Dans le domaine de la transformation, si la crise du logement est aussi une crise sociale, c’est peut-être du côté des règles de gouvernance qu’il faut donc chercher une amélioration. Sans changement, l’appartement ‘public’ continuera de faire 63m², celui en accession 73m² et, pour transformer des bureaux vides en logements pleins, il faudra encore que les bâtiments existants s’adaptent aux règles du droit français contemporain et non l’inverse ! Comme si les architectes étaient des magiciens !
En attendant les éventuels bienfaits de la loi Elan à ce sujet, en vingt ans, à peine 45 000 m² de bureaux ont été transformés en appartements en Ile-de-France, soit à peu près 350 logements par an. Une misère, et pas de quoi répondre à la crise du logement dans la région.
Une cause perdue ?
Pas tout à fait car une telle transformation des ouvrages coche beaucoup de cases vertueuses. Déjà, le temps de l’opération est réduit car les recours sont rares. Difficile d’aller se plaindre d’un bâtiment qui est déjà là, parfois depuis longtemps ! Cela n’a l’air de rien, mais c’est un ou deux ans de gagnés ! Et le temps c’est de l’argent !
Par ailleurs, comme il n’y a pas de démolition et un ballet incessant de camions, les nuisances pour le quartier sont réduites.
Enfin, la logique d’un développement raisonné et durable est imparable : il vaut mieux reconvertir que démolir. De fait, un dernier enseignement de cet évènement est que les investisseurs et promoteurs présents ce soir-là sont prêts à explorer le sujet. Ne serait-ce que parce qu’ils disposent sans doute d’un vaste patrimoine de bureaux obsolètes dont ils ne savent que faire.

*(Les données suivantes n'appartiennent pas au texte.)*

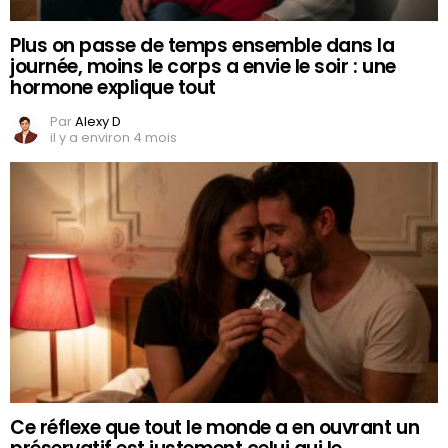
Plus on passe de temps ensemble dans la
journée, moins le corps a envie le soir : une
hormone explique tout
Par
Alexy D
il y a environ 4 mois
Ce réflexe que tout le monde a en ouvrant un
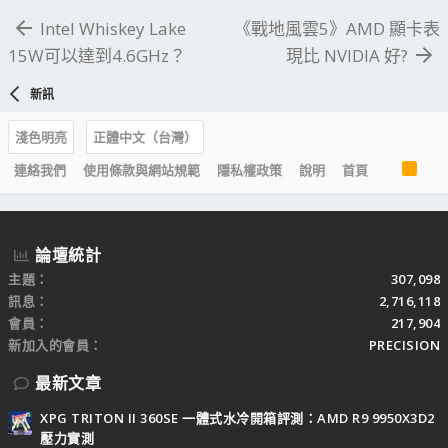
Intel Whiskey Lake
《戰地風雲5》AMD 顯卡表
15W可以達到4.6GHz？
現比 NVIDIA 好?
新訊
淺色明亮
正體中文（台灣）
R
連絡我們
使用條款與網站規範
隱私權政策
說明
首頁
S
S
論壇統計
主題
307,098
訊息
2,716,118
會員
217,904
新加入的會員
PRECISION
最新文章
XPG TRITON II 360SE 一體式水冷開箱評測：AMD R9 9950X3D2
壓力實測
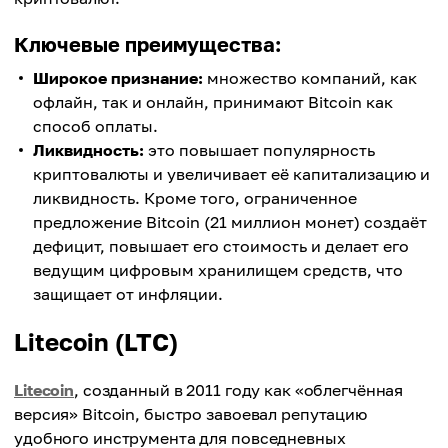
Ключевые преимущества:
Широкое признание:
множество компаний, как
офлайн, так и онлайн, принимают Bitcoin как
способ оплаты.
Ликвидность:
это повышает популярность
криптовалюты и увеличивает её капитализацию и
ликвидность. Кроме того, ограниченное
предложение Bitcoin (21 миллион монет) создаёт
дефицит, повышает его стоимость и делает его
ведущим цифровым хранилищем средств, что
защищает от инфляции.
Litecoin (LTC)
Litecoin
, созданный в 2011 году как «облегчённая
версия» Bitcoin, быстро завоевал репутацию
удобного инструмента для повседневных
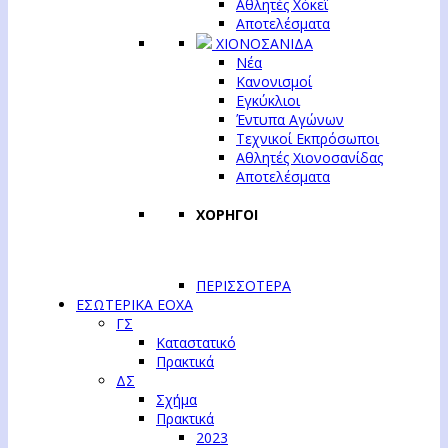
Αθλητές Χόκεϊ
Αποτελέσματα
ΧΙΟΝΟΣΑΝΙΔΑ
Νέα
Κανονισμοί
Εγκύκλιοι
Έντυπα Αγώνων
Τεχνικοί Εκπρόσωποι
Αθλητές Χιονοσανίδας
Αποτελέσματα
ΧΟΡΗΓΟΙ
ΠΕΡΙΣΣΟΤΕΡΑ
ΕΣΩΤΕΡΙΚΑ ΕΟΧΑ
ΓΣ
Καταστατικό
Πρακτικά
ΔΣ
Σχήμα
Πρακτικά
2023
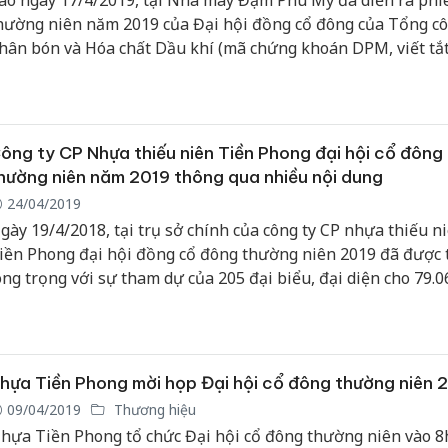
ào ngày 17/4/2019, tại Nhà máy Đạm Phú Mỹ đã diễn ra phi
hường niên năm 2019 của Đại hội đồng cổ đông của Tổng cô
hân bón và Hóa chất Dầu khí (mã chứng khoán DPM, viết tắt
VFCCo) với sự tham dự của các cổ đông sở hữu 76,13% số lư
hần có quyền biểu quyết.
ông ty CP Nhựa thiếu niên Tiền Phong đại hội cổ đông
hường niên năm 2019 thông qua nhiều nội dung
24/04/2019
gày 19/4/2018, tại trụ sở chính của công ty CP nhựa thiếu n
iền Phong đại hội đồng cổ đông thường niên 2019 đã được 
ong trọng với sự tham dự của 205 đại biểu, đại diện cho 79.0
ổ phần và chiếm 88,5943% số cổ phiếu có quyền biểu quyết. 
ã nhất trí thông qua các chỉ tiêu kinh doanh trong năm 2019
ó mục tiêu doanh thu của năm 2019 đặt ra là 5000 tỷ đồng, tỉ
ăng trưởng dự kiến 10% so với 2018, sản lượng bán hàng đạ
hựa Tiền Phong mời họp Đại hội cổ đông thường niên 
9,250 tấn lợi nhuận trước thuế năm 2019 dự kiến là 425 tỷ đ
09/04/2019
Thương hiệu
hựa Tiền Phong tổ chức Đại hội cổ đông thường niên vào 8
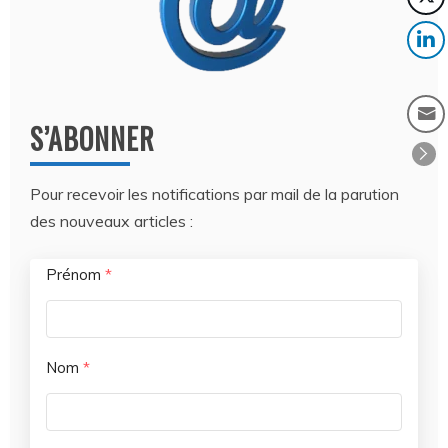
S’ABONNER
Pour recevoir les notifications par mail de la parution
des nouveaux articles :
Prénom
*
Nom
*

Le gouvernement s’est fixé à travers la Loi Élan de transformer en région parisienne 500 000 m² de bureaux en logements d’ici 2022. La remise de ce premier prix consacré à ces transformations illustre s’il en était besoin la difficulté et le potentiel de ce projet.
Au moins, puisque d’évidence le sujet l’intéresse, à l’issue de son déplacement, nonobstant l’heure tardive, le ministre ne pourra plus dire qu’il ne savait pas. Il aura aussi compris que les architectes savent faire, avec plus ou moins de réussite certes à la vue des huit nommés, mais dans le cadre des contraintes techniques citées plus haut, ils sauront transformer autant que possible de bâtiments de bureaux en logements.
De fait, Thomas Larnicol & Christopher Gares, les deux étudiants, ont eu largement plus d’un quart d’heure pour présenter au ministre leur astucieuse solution d’ameublement pour occuper des bureaux vides de façon temporaire, un design qui leur valut le Coup de cœur du jury. Une solution qui dans l’urgence, et en attendant, répond aux objectifs exprimés.
Le ministre parti, il y avait de nouveau à manger et boire et les derniers convives étaient vraiment contents d’être restés. Magie de la République sans doute !
Julien de Normandie a donc prévu des annonces à ce sujet «avant l’été». La balle est dans son camp.